I have no interest in a non-human image. I am incapable of processing any other way.
The image from retinal nerves is inlaid to visual cortex in a matrix shape. Thus the image's properties are mostly preserved and independent from which animal's brain the data is plucked out. This, of course, assuming a visual cortex that does preserve the matrix of image data; I wouldn't bet too much success reading the image data off an insect, frog or fish brain this way.

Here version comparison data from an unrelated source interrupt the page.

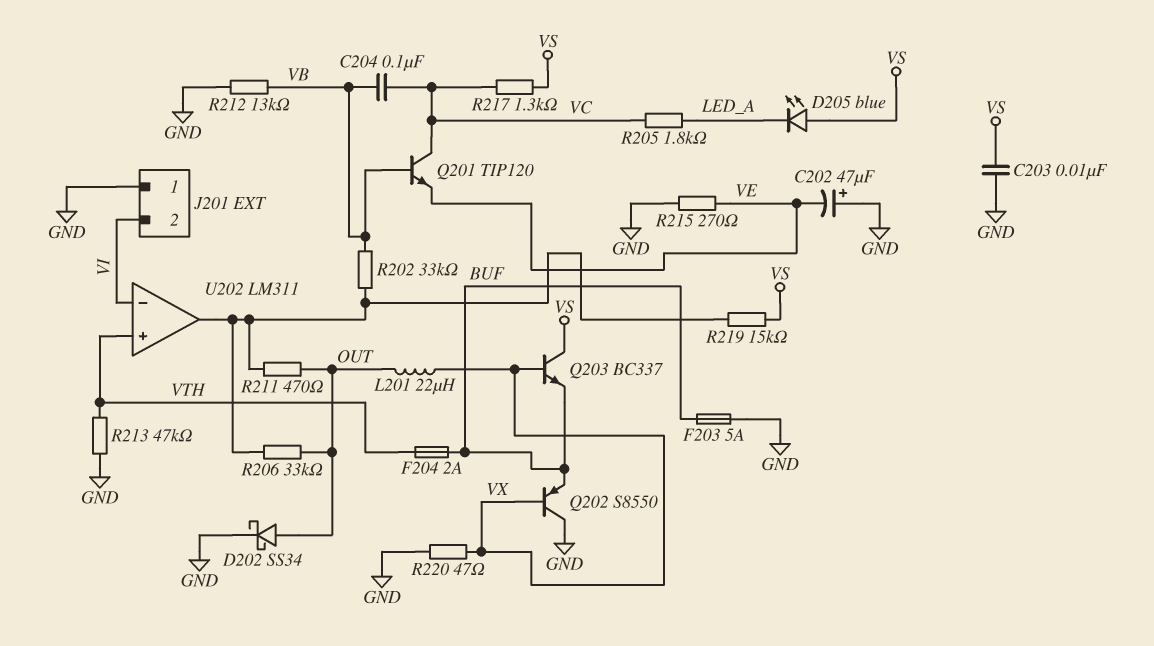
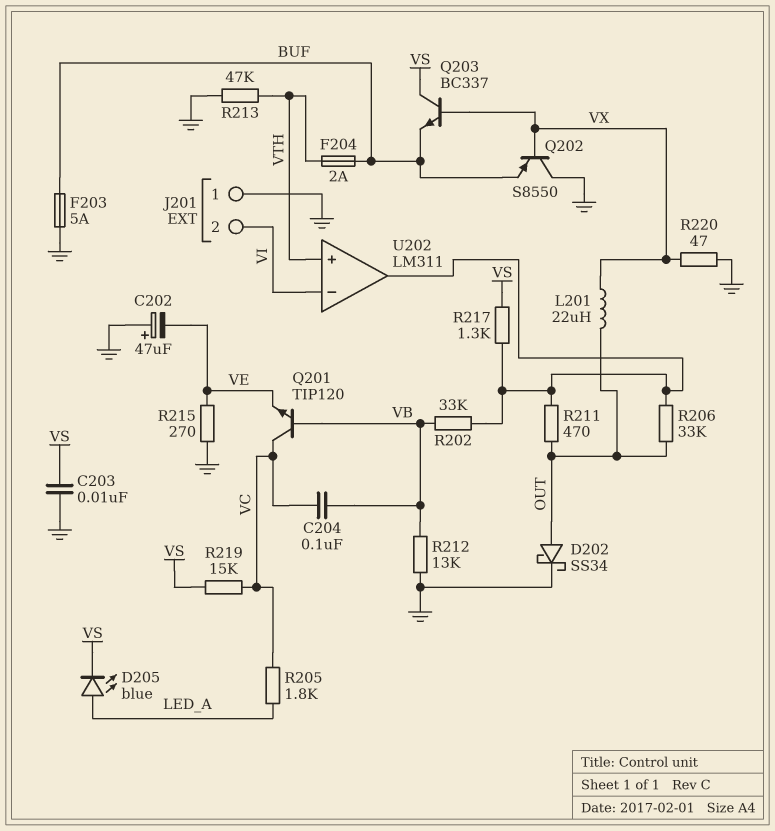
D205: LED blue (A VS, K LED_A) -> LED blue (A LED_A, K VS)
R217: 1.3k (VC, VS) -> 1.3k (U202/out, VS)
R219: 15k (U202/out, VS) -> 15k (VC, VS)

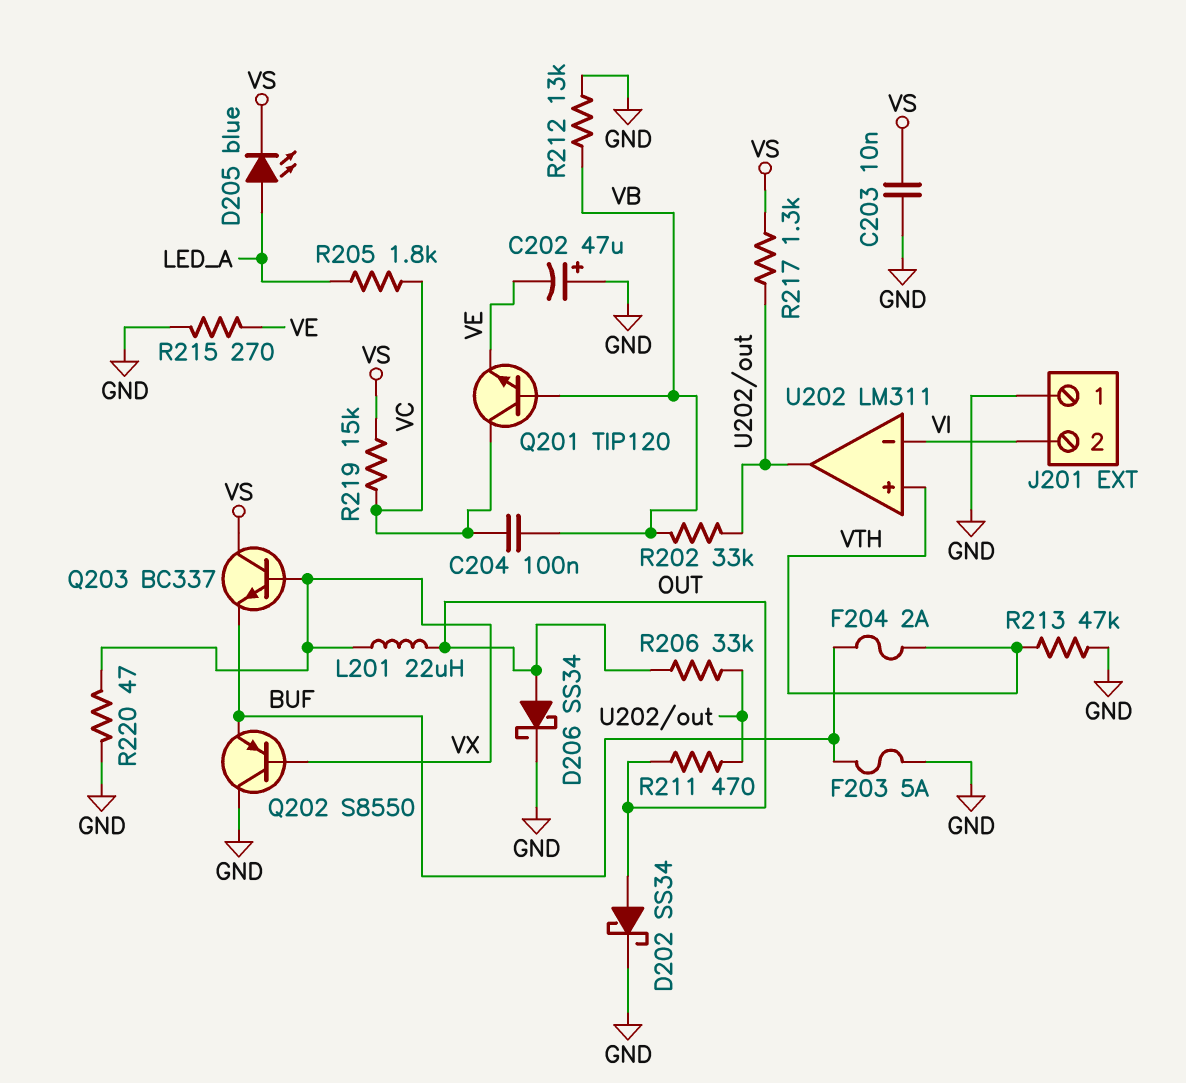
D206: none -> schottky SS34 (A OUT, K GND)

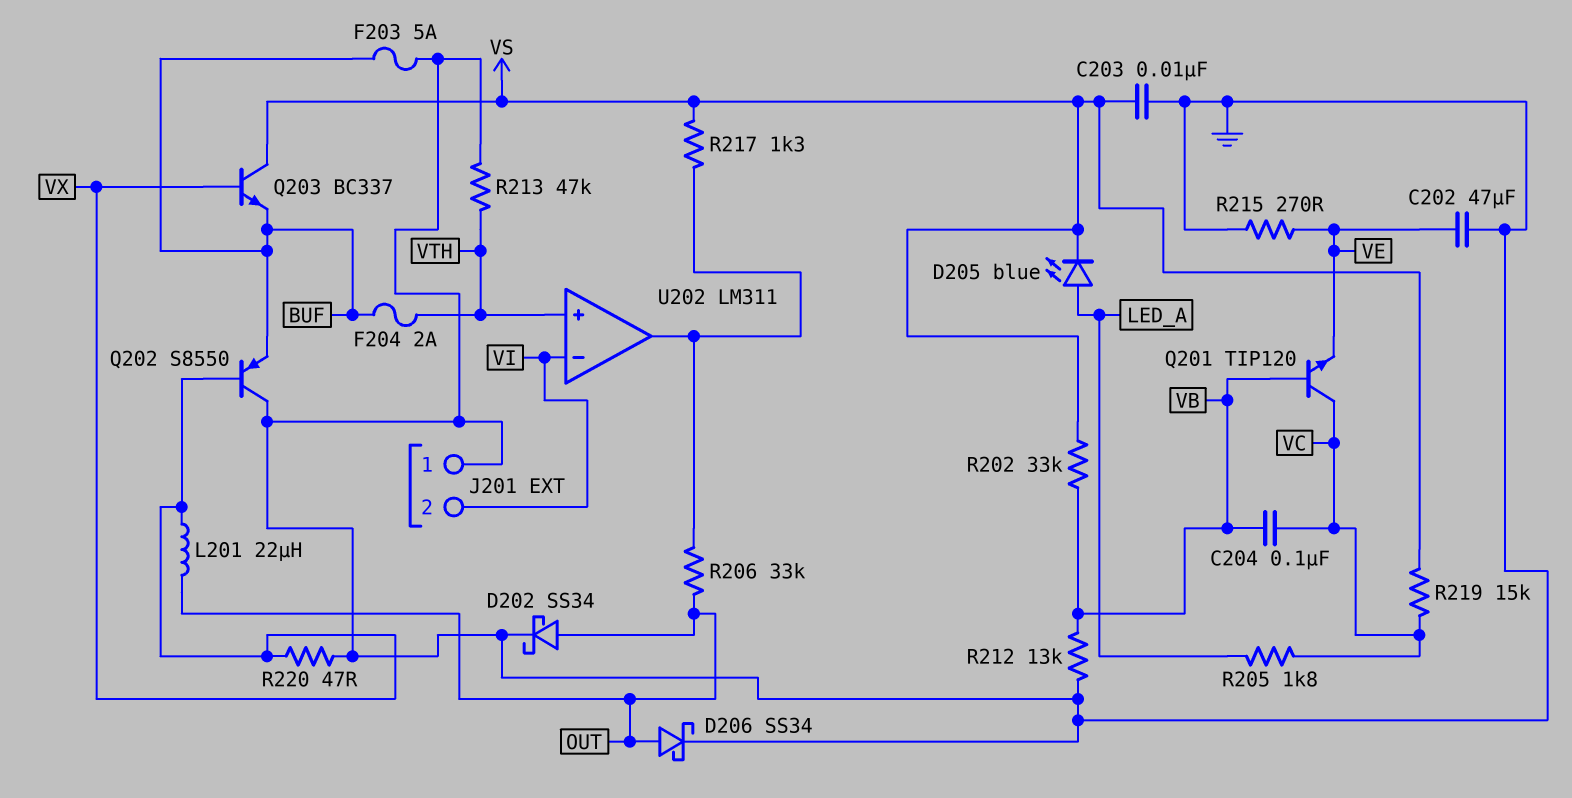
C202: 47uF (plus GND, minus VE) -> 47uF (GND, VE)
R202: 33k (U202/out, VB) -> 33k (VB, VS)
R211: 470 (OUT, U202/out) -> none

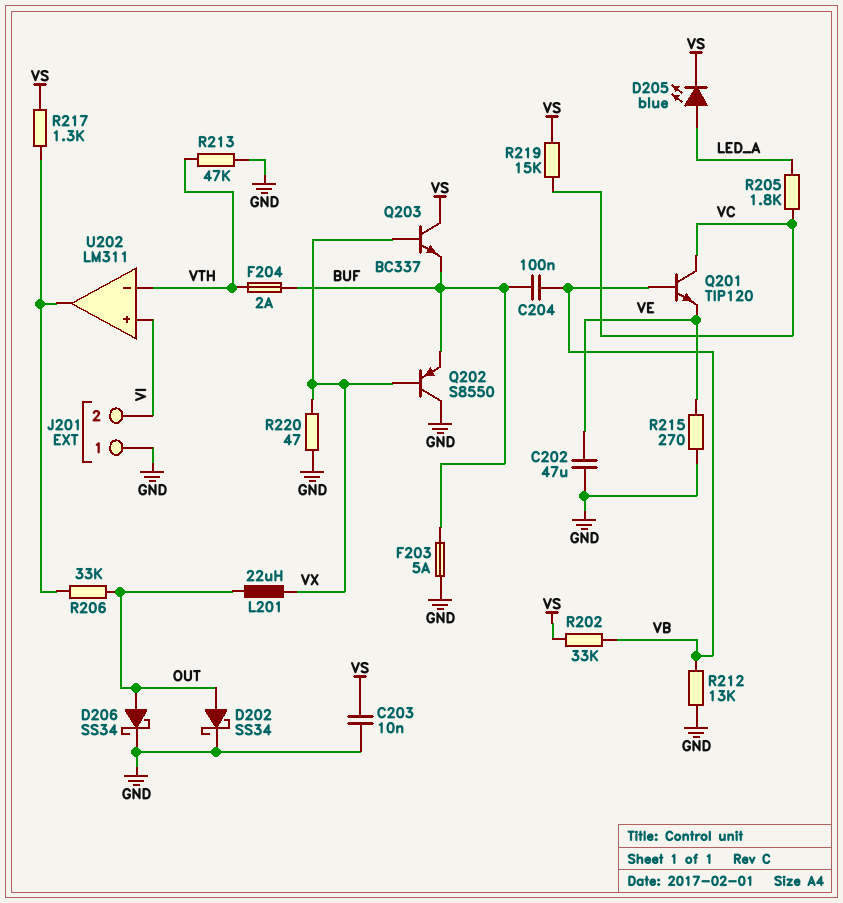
C204: 100nF (VB, VC) -> 100nF (BUF, VB)
U202 pin in+: VTH -> VI
U202 pin in-: VI -> VTH

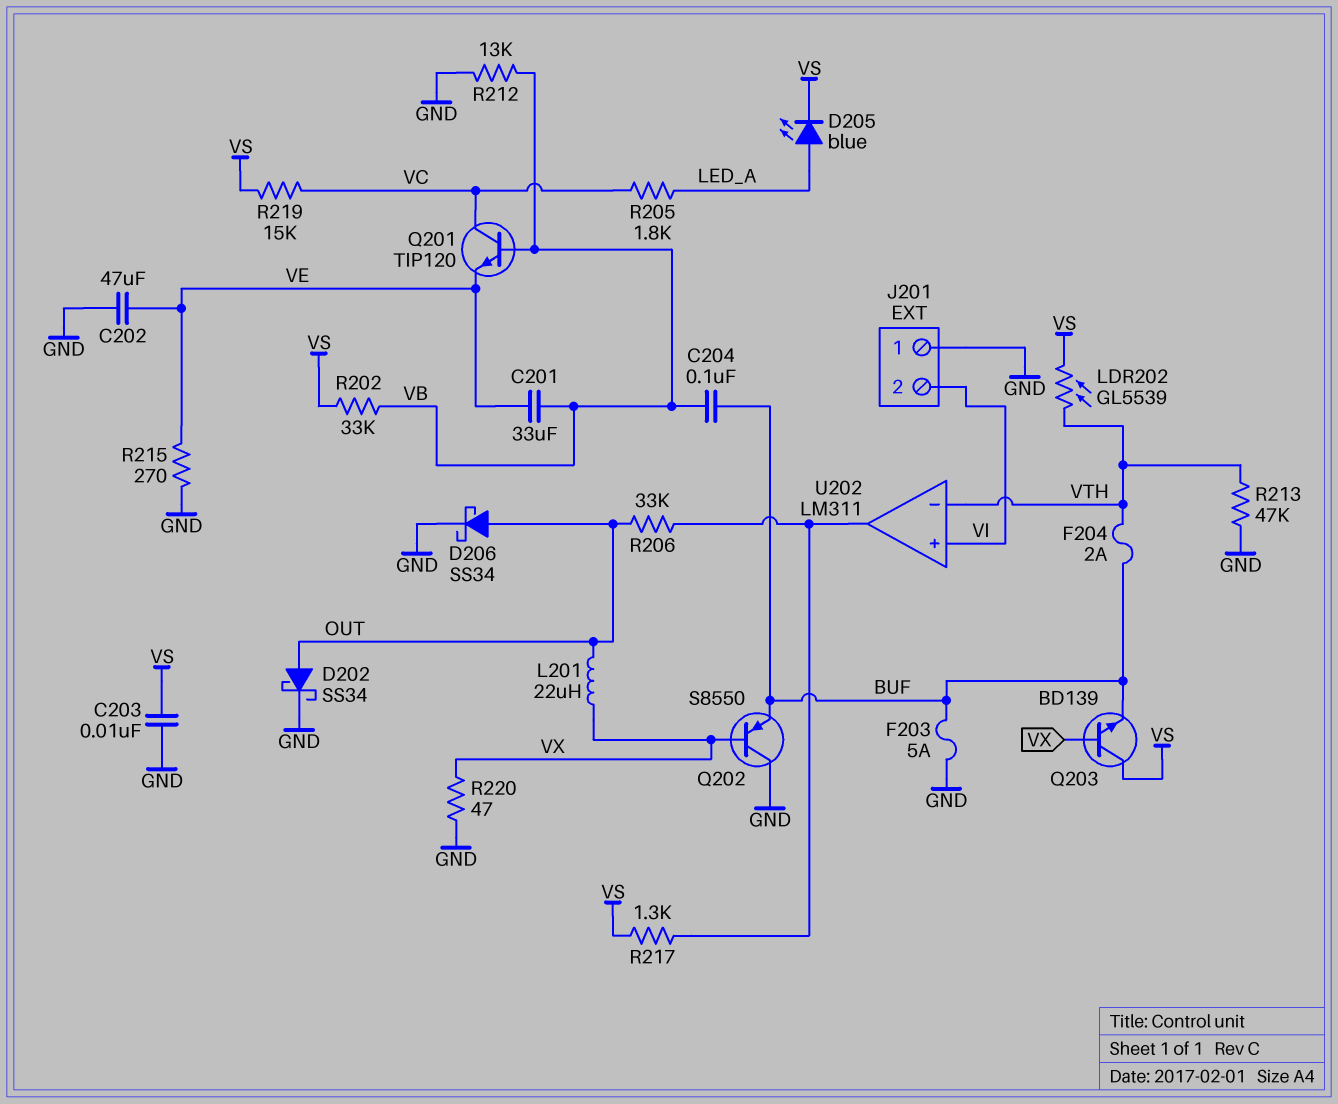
C201: none -> 33uF (VB, VE)
LDR202: none -> GL5539 (VS, VTH)
Q203: NPN BC337 (B VX, C VS, E BUF) -> NPN BD139 (B VX, C VS, E BUF)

Nevertheless, the cat brain's species-specific abstract processing of the image is one way further still. The only things that are varied on the image are quality, field of view, colour depth and spectrum, but that is the same with any kind of camera equipment and we can adapt to it fairly well.
However, cool as this is, it is of fairly limited use; what I'm interested in is the inverse process - ability to insert image data into visual cortex. That would have an immense amount of applications, ranging from artificial visual perception to recreational virtual reality or enhanced reality purposes.
Technically if they are able to read the data from the visual nerve as it's presented at the visual cortex, they should be able to insert a stimulating matrix of electrodes to insert image data instead. It would of course be somewhat different than the actual human eye experience, but the brain is very adaptable - with sufficiently high-resolution matrix and ocular equipment, I'm quite sure that especially young children would get used to the artificial sight.
And think of what gadgets you could include in the ocular implement... zoom in, cable connectivity to different image data - hey, would you feel like plugging your brain to a ten metre space telescope?